**YOUR OBJECTIVE**
Nothing but a verbatim copy of the data, minus the images, should be returned.

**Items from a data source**
◆ ◆ ◆ ◆ ◆

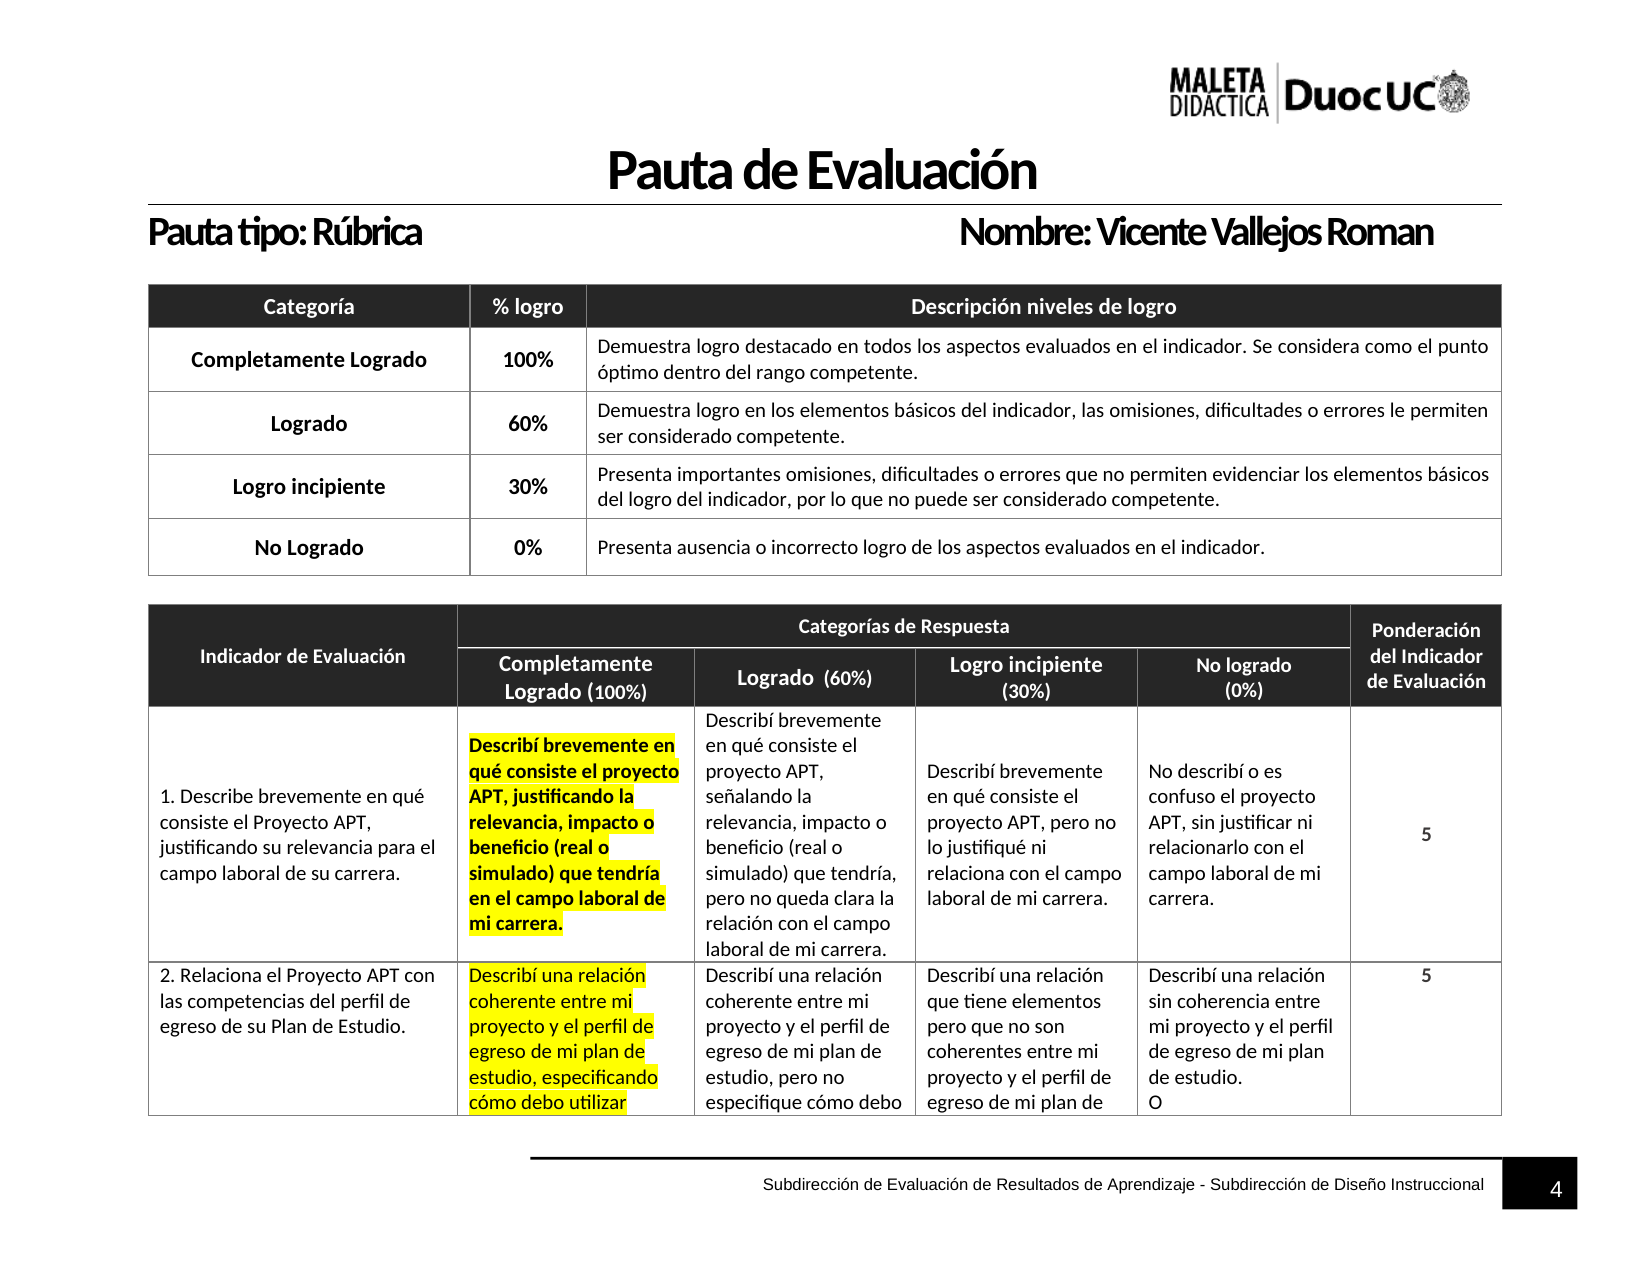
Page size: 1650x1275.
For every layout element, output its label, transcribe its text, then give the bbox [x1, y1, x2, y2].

table_cell No describí o es confuso el proyecto APT, sin justificar ni relacionarlo con el campo laboral de mi carrera. [1138, 707, 1350, 961]
table_cell 0% [471, 519, 586, 575]
table_cell Logrado (60%) [695, 649, 915, 706]
picture [1162, 54, 1478, 130]
table_header Categorías de Respuesta [458, 605, 1350, 647]
text Pauta de Evaluación [148, 133, 1502, 204]
table_cell Completamente Logrado [149, 328, 469, 391]
table_cell Logro incipiente (30%) [916, 649, 1137, 706]
table_cell Presenta ausencia o incorrecto logro de los aspectos evaluados en el indicador. [587, 519, 1501, 575]
table_cell Demuestra logro destacado en todos los aspectos evaluados en el indicador. Se considera como el punto óptimo dentro del rango competente. [587, 328, 1501, 391]
table_cell Describí brevemente en qué consiste el proyecto APT, señalando la relevancia, impacto o beneficio (real o simulado) que tendría, pero no queda clara la relación con el campo laboral de mi carrera. [695, 707, 915, 961]
table_cell Logro incipiente [149, 455, 469, 518]
table_cell No logrado (0%) [1138, 649, 1350, 706]
table_cell Describí una relación coherente entre mi proyecto y el perfil de egreso de mi plan de estudio, especificando cómo debo utilizar distintas competencias para desarrollar mi Proyecto APT. [458, 963, 694, 1115]
table_cell Describí brevemente en qué consiste el proyecto APT, justificando la relevancia, impacto o beneficio (real o simulado) que tendría en el campo laboral de mi carrera. [458, 707, 694, 961]
table_cell Describí brevemente en qué consiste el proyecto APT, pero no lo justifiqué ni relaciona con el campo laboral de mi carrera. [916, 707, 1137, 961]
table_cell Demuestra logro en los elementos básicos del indicador, las omisiones, dificultades o errores le permiten ser considerado competente. [587, 392, 1501, 454]
table_header % logro [471, 285, 586, 327]
table_cell 2. Relaciona el Proyecto APT con las competencias del perfil de egreso de su Plan de Estudio. [149, 963, 457, 1115]
table_header Descripción niveles de logro [587, 285, 1501, 327]
table_cell Completamente Logrado (100%) [458, 649, 694, 706]
table_header Categoría [149, 285, 469, 327]
table_cell 100% [471, 328, 586, 391]
table_cell 1. Describe brevemente en qué consiste el Proyecto APT, justificando su relevancia para el campo laboral de su carrera. [149, 707, 457, 961]
table_cell Presenta importantes omisiones, dificultades o errores que no permiten evidenciar los elementos básicos del logro del indicador, por lo que no puede ser considerado competente. [587, 455, 1501, 518]
table_cell Describí una relación sin coherencia entre mi proyecto y el perfil de egreso de mi plan de estudio. O No relacioné el proyecto con mi perfil de egreso. [1138, 963, 1350, 1115]
table_header Indicador de Evaluación [149, 605, 457, 706]
table_cell 60% [471, 392, 586, 454]
table_cell Logrado [149, 392, 469, 454]
table_cell No Logrado [149, 519, 469, 575]
table_cell 30% [471, 455, 586, 518]
table_cell 5 [1351, 963, 1501, 1115]
table_cell Describí una relación coherente entre mi proyecto y el perfil de egreso de mi plan de estudio, pero no especifique cómo debo utilizar distintas competencias para desarrollar mi Proyecto APT. [695, 963, 915, 1115]
table_cell Describí una relación que tiene elementos pero que no son coherentes entre mi proyecto y el perfil de egreso de mi plan de estudio. [916, 963, 1137, 1115]
text Pauta tipo: Rúbrica Nombre: Vicente Vallejos Roman [148, 205, 1502, 256]
table_header Ponderación del Indicador de Evaluación [1351, 605, 1501, 706]
table_cell 5 [1351, 707, 1501, 961]
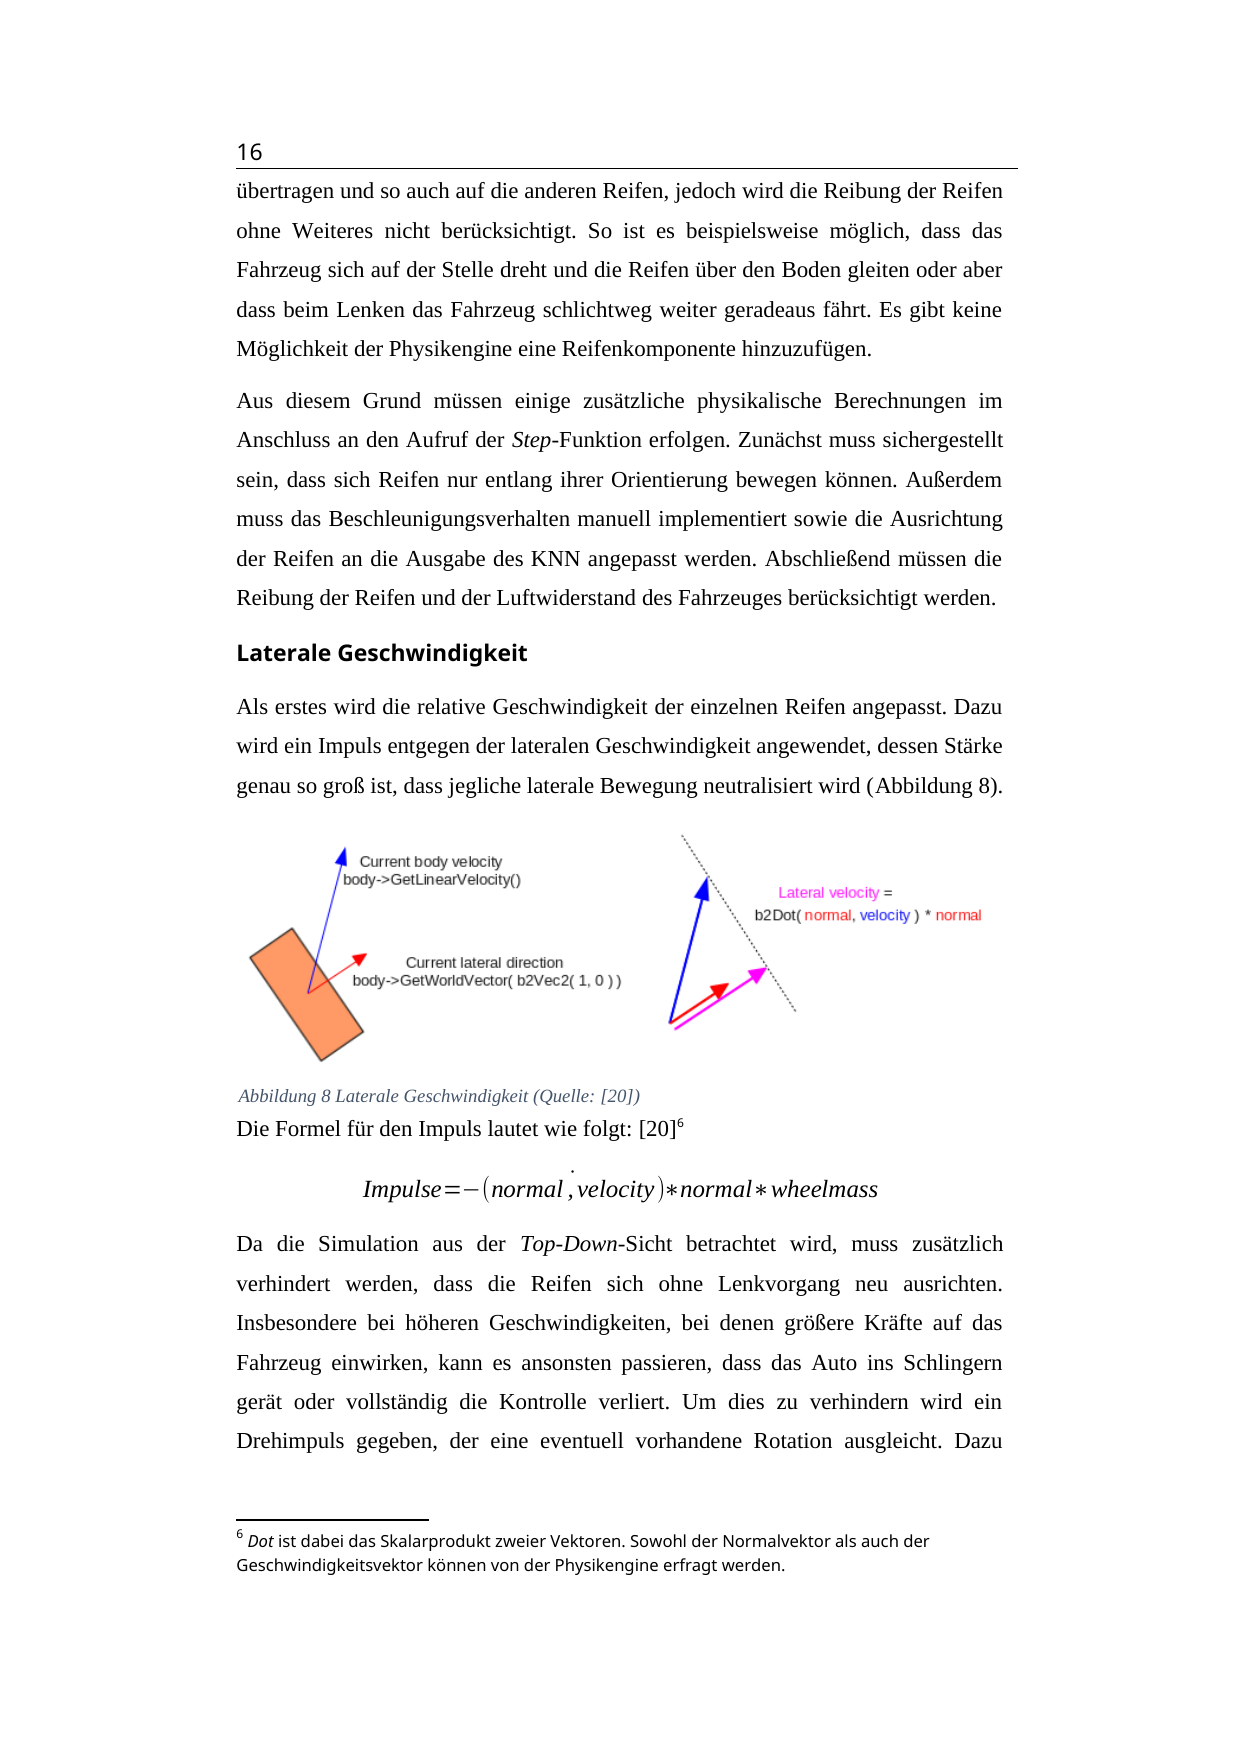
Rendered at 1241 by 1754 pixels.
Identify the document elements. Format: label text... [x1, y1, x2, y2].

text Da die Simulation aus der Top-Down-Sicht betrachtet wird, muss zusätzlich verhindert werden, dass die Reifen sich ohne Lenkvorgang neu ausrichten. Insbesondere bei höheren Geschwindigkeiten, bei denen größere Kräfte auf das Fahrzeug einwirken, kann es ansonsten passieren, dass das Auto ins Schlingern gerät oder vollständig die Kontrolle verliert. Um dies zu verhindern wird ein Drehimpuls gegeben, der eine eventuell vorhandene Rotation ausgleicht. Dazu wird die Trägheit der Reifen mit der negativen Winkelgeschwindigkeit multipliziert und als Impuls angewendet. Diese beiden Impulse ermöglichen, dass sich das Fahrzeug realitätsnah steuern lässt. [236, 1230, 1004, 1454]
picture [238, 823, 1002, 1076]
text Laterale Geschwindigkeit [236, 636, 1004, 668]
text Aus diesem Grund müssen einige zusätzliche physikalische Berechnungen im Anschluss an den Aufruf der Step-Funktion erfolgen. Zunächst muss sichergestellt sein, dass sich Reifen nur entlang ihrer Orientierung bewegen können. Außerdem muss das Beschleunigungsverhalten manuell implementiert sowie die Ausrichtung der Reifen an die Ausgabe des KNN angepasst werden. Abschließend müssen die Reibung der Reifen und der Luftwiderstand des Fahrzeuges berücksichtigt werden. [236, 387, 1004, 611]
text Welche Aufgabe die Physikengine allerdings nicht übernimmt, ist das Berechnen der Fahrzeugphysik. Zwar werden die Kräfte von den Reifen auf die Karosserie übertragen und so auch auf die anderen Reifen, jedoch wird die Reibung der Reifen ohne Weiteres nicht berücksichtigt. So ist es beispielsweise möglich, dass das Fahrzeug sich auf der Stelle dreht und die Reifen über den Boden gleiten oder aber dass beim Lenken das Fahrzeug schlichtweg weiter geradeaus fährt. Es gibt keine Möglichkeit der Physikengine eine Reifenkomponente hinzuzufügen. [236, 177, 1004, 361]
text Die Formel für den Impuls lautet wie folgt: [236, 824, 1004, 1143]
text Als erstes wird die relative Geschwindigkeit der einzelnen Reifen angepasst. Dazu wird ein Impuls entgegen der lateralen Geschwindigkeit angewendet, dessen Stärke genau so groß ist, dass jegliche laterale Bewegung neutralisiert wird (Abbildung 8). [236, 693, 1004, 798]
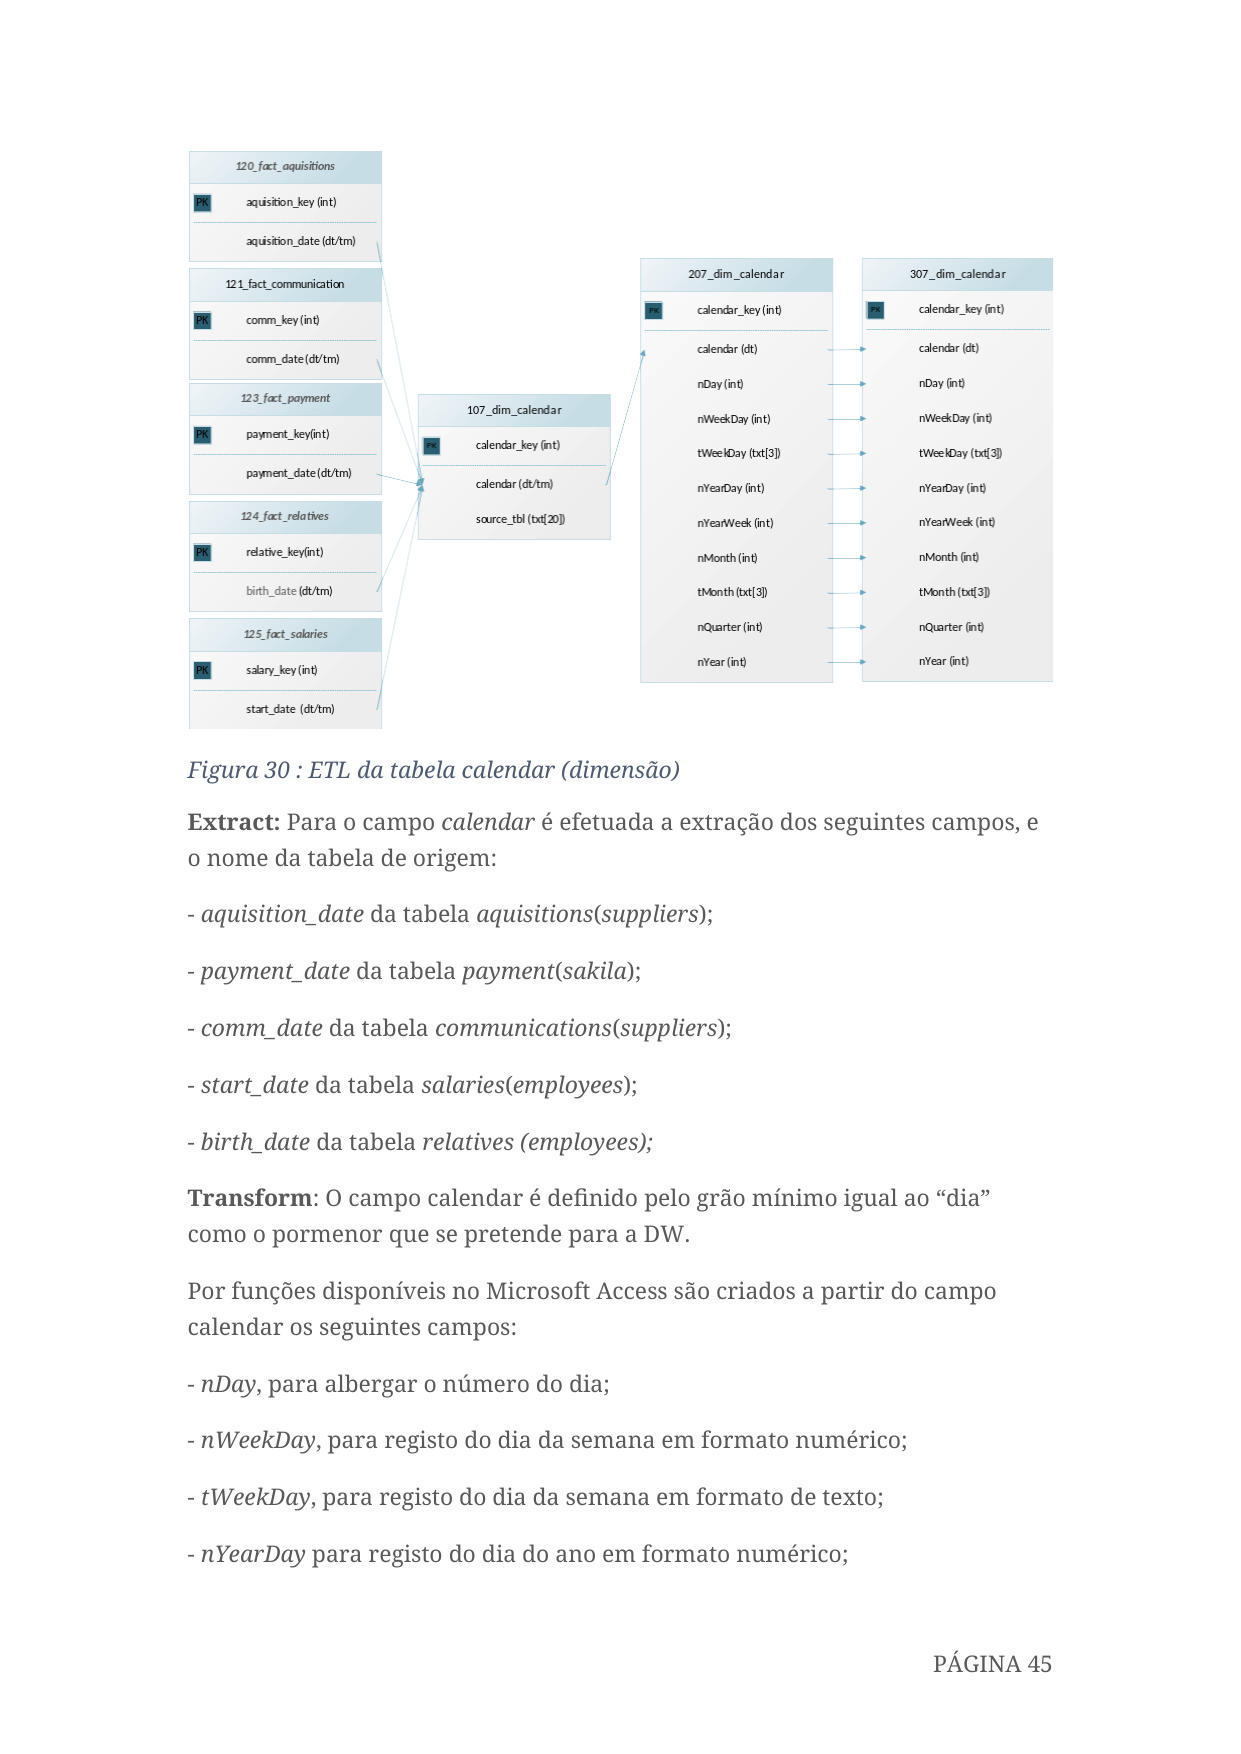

◆ ◆ ◆ ◆ ◆

**SOLUTION**
Page size: 1650x1275.
For every layout element, output its label, transcribe its text, then give the bbox [x1, y1, x2, y2].

table_cell No describí o es confuso el proyecto APT, sin justificar ni relacionarlo con el campo laboral de mi carrera. [1138, 707, 1350, 961]
table_cell 0% [471, 519, 586, 575]
table_cell Logrado (60%) [695, 649, 915, 706]
picture [1162, 54, 1478, 130]
table_header Categorías de Respuesta [458, 605, 1350, 647]
text Pauta de Evaluación [148, 133, 1502, 204]
table_cell Completamente Logrado [149, 328, 469, 391]
table_cell Logro incipiente (30%) [916, 649, 1137, 706]
table_cell Presenta ausencia o incorrecto logro de los aspectos evaluados en el indicador. [587, 519, 1501, 575]
table_cell Demuestra logro destacado en todos los aspectos evaluados en el indicador. Se considera como el punto óptimo dentro del rango competente. [587, 328, 1501, 391]
table_cell Describí brevemente en qué consiste el proyecto APT, señalando la relevancia, impacto o beneficio (real o simulado) que tendría, pero no queda clara la relación con el campo laboral de mi carrera. [695, 707, 915, 961]
table_cell Logro incipiente [149, 455, 469, 518]
table_cell No logrado (0%) [1138, 649, 1350, 706]
table_cell Describí una relación coherente entre mi proyecto y el perfil de egreso de mi plan de estudio, especificando cómo debo utilizar distintas competencias para desarrollar mi Proyecto APT. [458, 963, 694, 1115]
table_cell Describí brevemente en qué consiste el proyecto APT, justificando la relevancia, impacto o beneficio (real o simulado) que tendría en el campo laboral de mi carrera. [458, 707, 694, 961]
table_cell Describí brevemente en qué consiste el proyecto APT, pero no lo justifiqué ni relaciona con el campo laboral de mi carrera. [916, 707, 1137, 961]
table_cell Demuestra logro en los elementos básicos del indicador, las omisiones, dificultades o errores le permiten ser considerado competente. [587, 392, 1501, 454]
table_header % logro [471, 285, 586, 327]
table_cell 2. Relaciona el Proyecto APT con las competencias del perfil de egreso de su Plan de Estudio. [149, 963, 457, 1115]
table_header Descripción niveles de logro [587, 285, 1501, 327]
table_cell Completamente Logrado (100%) [458, 649, 694, 706]
table_header Categoría [149, 285, 469, 327]
table_cell 100% [471, 328, 586, 391]
table_cell 1. Describe brevemente en qué consiste el Proyecto APT, justificando su relevancia para el campo laboral de su carrera. [149, 707, 457, 961]
table_cell Presenta importantes omisiones, dificultades o errores que no permiten evidenciar los elementos básicos del logro del indicador, por lo que no puede ser considerado competente. [587, 455, 1501, 518]
table_cell Describí una relación sin coherencia entre mi proyecto y el perfil de egreso de mi plan de estudio. O No relacioné el proyecto con mi perfil de egreso. [1138, 963, 1350, 1115]
table_header Indicador de Evaluación [149, 605, 457, 706]
table_cell 60% [471, 392, 586, 454]
table_cell Logrado [149, 392, 469, 454]
table_cell No Logrado [149, 519, 469, 575]
table_cell 30% [471, 455, 586, 518]
table_cell 5 [1351, 963, 1501, 1115]
table_cell Describí una relación coherente entre mi proyecto y el perfil de egreso de mi plan de estudio, pero no especifique cómo debo utilizar distintas competencias para desarrollar mi Proyecto APT. [695, 963, 915, 1115]
table_cell Describí una relación que tiene elementos pero que no son coherentes entre mi proyecto y el perfil de egreso de mi plan de estudio. [916, 963, 1137, 1115]
text Pauta tipo: Rúbrica Nombre: Vicente Vallejos Roman [148, 205, 1502, 256]
table_header Ponderación del Indicador de Evaluación [1351, 605, 1501, 706]
table_cell 5 [1351, 707, 1501, 961]
Rendered at 1241 by 1754 pixels.
Identify the document elements. Format: label text... [x1, y1, x2, y2].

text Da die Simulation aus der Top-Down-Sicht betrachtet wird, muss zusätzlich verhindert werden, dass die Reifen sich ohne Lenkvorgang neu ausrichten. Insbesondere bei höheren Geschwindigkeiten, bei denen größere Kräfte auf das Fahrzeug einwirken, kann es ansonsten passieren, dass das Auto ins Schlingern gerät oder vollständig die Kontrolle verliert. Um dies zu verhindern wird ein Drehimpuls gegeben, der eine eventuell vorhandene Rotation ausgleicht. Dazu wird die Trägheit der Reifen mit der negativen Winkelgeschwindigkeit multipliziert und als Impuls angewendet. Diese beiden Impulse ermöglichen, dass sich das Fahrzeug realitätsnah steuern lässt. [236, 1230, 1004, 1454]
picture [238, 823, 1002, 1076]
text Laterale Geschwindigkeit [236, 636, 1004, 668]
text Aus diesem Grund müssen einige zusätzliche physikalische Berechnungen im Anschluss an den Aufruf der Step-Funktion erfolgen. Zunächst muss sichergestellt sein, dass sich Reifen nur entlang ihrer Orientierung bewegen können. Außerdem muss das Beschleunigungsverhalten manuell implementiert sowie die Ausrichtung der Reifen an die Ausgabe des KNN angepasst werden. Abschließend müssen die Reibung der Reifen und der Luftwiderstand des Fahrzeuges berücksichtigt werden. [236, 387, 1004, 611]
text Welche Aufgabe die Physikengine allerdings nicht übernimmt, ist das Berechnen der Fahrzeugphysik. Zwar werden die Kräfte von den Reifen auf die Karosserie übertragen und so auch auf die anderen Reifen, jedoch wird die Reibung der Reifen ohne Weiteres nicht berücksichtigt. So ist es beispielsweise möglich, dass das Fahrzeug sich auf der Stelle dreht und die Reifen über den Boden gleiten oder aber dass beim Lenken das Fahrzeug schlichtweg weiter geradeaus fährt. Es gibt keine Möglichkeit der Physikengine eine Reifenkomponente hinzuzufügen. [236, 177, 1004, 361]
text Die Formel für den Impuls lautet wie folgt: [236, 824, 1004, 1143]
text Als erstes wird die relative Geschwindigkeit der einzelnen Reifen angepasst. Dazu wird ein Impuls entgegen der lateralen Geschwindigkeit angewendet, dessen Stärke genau so groß ist, dass jegliche laterale Bewegung neutralisiert wird (Abbildung 8). [236, 693, 1004, 798]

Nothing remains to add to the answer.